Жарынь (Вылев) - страница 39

Керанов поднялся на холм и замер, весь в зеленых отблесках побегов. Бандерица возвращалась в свои старые теплые заводи. В люцерне за рекой звенели птицы.

— Прекрасно, прекрасно, — сказал Керанов, забыв, что опьянение может его погубить.

Пятьсот гектаров земли уже кормили засаженные площади. Весь сад — полторы тысячи гектаров — жаждал плодоношения. «Первый шаг сделан, остается сделать еще пять в теплые и благодатные сезоны близких двух-трех лет. Надо придумать имя новому участку, — подумал Керанов, — а потом, когда засадим весь сад, — и второму, третьему, четвертому, пятому». Он спустился в долину и сам не заметил, как пробродил по ней до наступления апрельского вечера: наносил на карту то будущие бетонные порожки, где уровень воды спадал, то малые насосные станции — там, где почва была выше русла. К закату он дошел до скал Ерусалимского склона. Долина лежала, украшенная коричневатой рябью, оставленной тихими весенними дождями.

— Долина будет жить, — сказал себе Керанов.
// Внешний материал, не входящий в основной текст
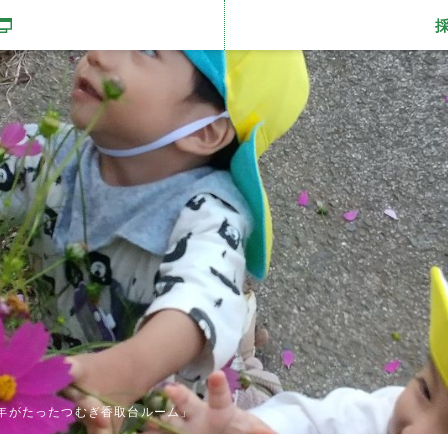
開きます
半年がたったつむぎ香取台ルーム」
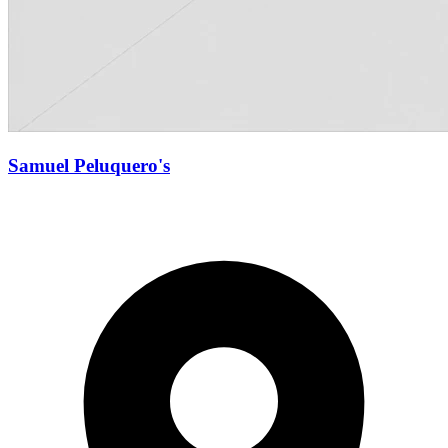
Samuel Peluquero's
Он начал подниматься по крутому склону, глядя на тень хребта, старался заглянуть в будущее. Бед он там не видел, только легкое беспокойство оттого, что еще не одобрен проект облегчения. «Хорошо, что есть хоть одна тревога», — подумал Керанов, выходя на перевал. На камне сидела Милка, вытянув вперед ноги, и по-девичьи мечтательно наслаждалась свежестью расцвеченного зарей уходящего апрельского дня. «Она была с Андоном Кехайовым», — ожег Керанова страх за ее судьбу. Пусть он сам назначил Андона браковщиком (тогда, несколько лет назад, другой работы в хозяйстве для зоотехника не было), он не мог забыть оскорбления, нанесенного ему Андоном. Он все ждал, что в его груди возродится трепет, охвативший его у герделских скирд, когда беспомощный ребенок уснул у него на руках. Тогда он, хотя был старше мальчишки всего на семь лет, поклялся быть ему вместо отца. Теперь же, когда он думал о том, что Андон Кехайов может вновь отплатить черной неблагодарностью, душа его молчала. Керанов поручил Андону собирать сведения о злобе дня, которую потом при помощи проекта облегчения можно будет задушить; он хотел простить Андона, но сам еще не был уверен, что готов к этому. Некогда он заверил Эмила, что, если тот погибнет, его дочь не будет сиротой. Сейчас он спрашивал себя: найдет ли она в Андоне Кехайове друга? Может быть, ее любовь вылечит его истерзанную душу? А если она не выдержит? Девушка, услышав шум внизу, внезапно обернулась и увидела, что Керанов карабкается по расщелине с песчаными осыпями. Она бросилась к нему, схватила его за руку, и они вдвоем, шаг в шаг, удар в удар сердца, вылезли на скалу. Керанов, расправив плечи, вытянулся в струнку, достал мятый платок и отер лоб. Он начал было говорить про сад, но понял, что она не слушает, утопает в своих девичьих мечтах. Тогда он внезапно спросил, знает ли она, почему левая ладонь у Кехайова — с вмятиной? Она глянула на него со скрытой боязнью.